Monday, April 11, 2011

Left Behind

Letting myself
accept that I had fallen in love with Bingley was a breath of fresh air I
delightfully inhaled with ease. I knew the hard part would be breaking the news
to my spouse and to my family. If I could have controlled my emotions somehow, I
could have avoided all of the broken hearts and turbulence that the divorces and
remarriage will unavoidably cause everyone involved.


…But is that
fair? Should I lie about my feelings to keep the peace? Should I stay in an
unhappy life because I have already invested half of my life in it?


This situation
is something I had never considered could happen to me – and quite frankly, I’m
not built for it. If I didn’t have the comfort from the Holy Ghost, I could have
never done it. I would rather wallow in silent unhappiness so I could spare
others (and myself) the turmoil inflicted by me voicing my needs. I have always
been this way – I put myself second or third and never let anyone know that I
was suffering.


I can see how my
actions were a shock to everyone. I needed to be with Bingley and I came to the
understanding that there would never be a good time to leave my old life.

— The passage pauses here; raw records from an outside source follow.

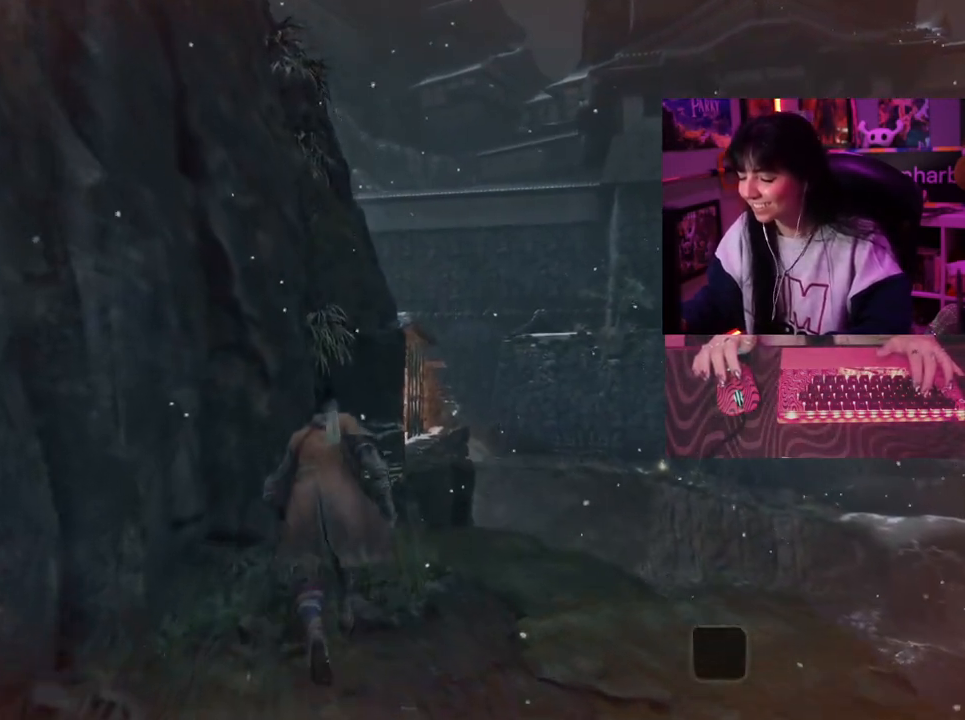
{"keys": ["w"], "events": []}
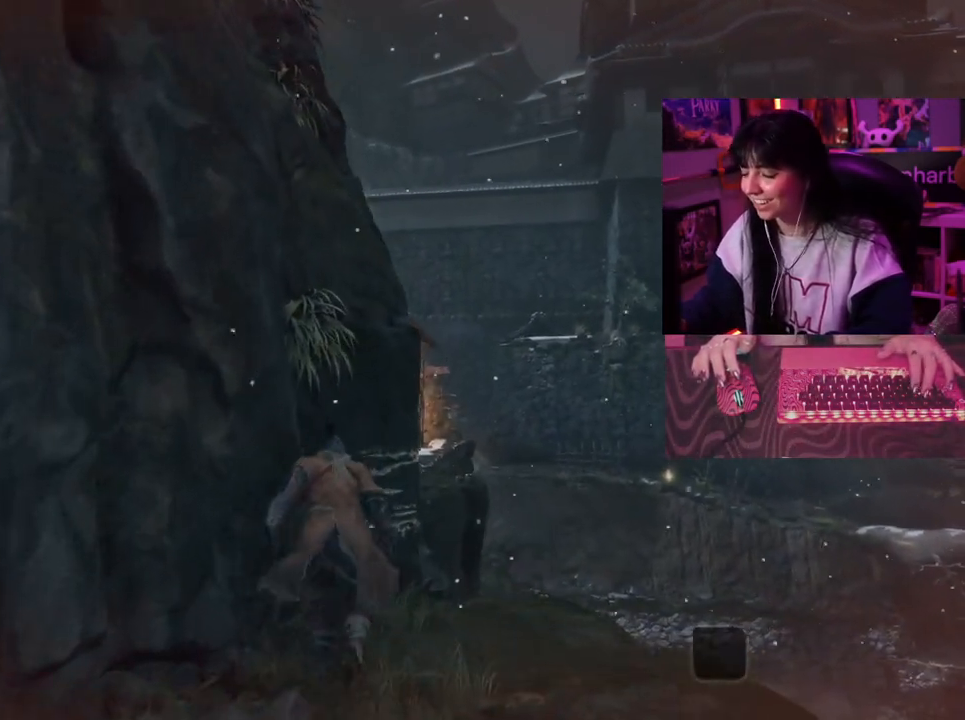
{"keys": ["w"], "events": []}
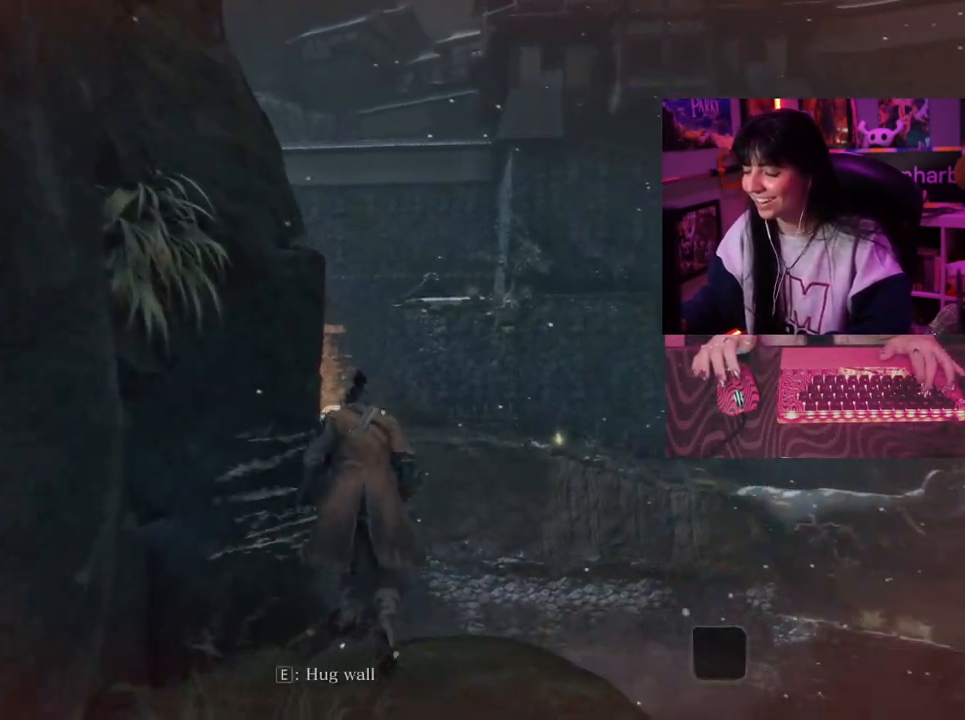
{"keys": [], "events": [[500, "w", "up"]]}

I was
fixated on timing it just right, being fair, and I wanted my ex to be taken care
of. I also wanted to save my ex from himself. He is the type of guy to fly off
the handle and do disturbingly dumb and reckless things to hurt people, not
realizing he is only hurting himself. I had to push all of those thoughts aside.
The fear I felt was imprisoning my desire to take action.


I wonder how
many people stay in unhealthy situations because they are terrified about what
their spouse will do to them? It’s sick, and it helped me realize that if my
husband was going to do everything in his power to hurt me, then he is probably
someone I don‘t need in my life. He is so that guy. I prayed and asked
God to give me the strength and support to help me navigate this surprising new
path I could almost see. The answer I received was DON'T LOOK BACK. This
answer gave me all the tools I needed to follow my path with crystal clarity.


My ex did as I
predicted, making several pathetic attempts at trying to hurt me; but the
freedom I felt, knowing he wasn’t going to be able to do this to me for long,
was thrilling. He knew he had lost all emotional power over me so he moved to
plan B – he used my things to control me. All of my keepsakes and possessions I
had worked for and earned over my lifetime were being used as a way to inflict
control and pain. He even tried to take back gifts we had given my family in
good faith. Deeming what I could have and what I could not was a ridiculous
abuse of power that instantly dissolved when I let him know that I wanted
absolutely nothing. It was the only way to make it clear to my ex that he had no
more power over me.


I have
completely started over and I have to say it’s such a blessing to be free from
all that useless, material stuff I used to fill my time. I didn’t really
know how truly unhappy I was until I broke free from all of the gadgets I used
to conceal and distract myself from my discontent. I didn’t know it was giving
me the illusion of happiness. Now there is this constant undertone of true
happiness I feel, which makes life easier to breathe in. It’s a blessing I wish
everyone could experience. There is never a convenient time to change the bad in
your life. Don’t let fear and loss of your things keep you from happiness. Find
the strength to choose now and NEVER LOOK BACK!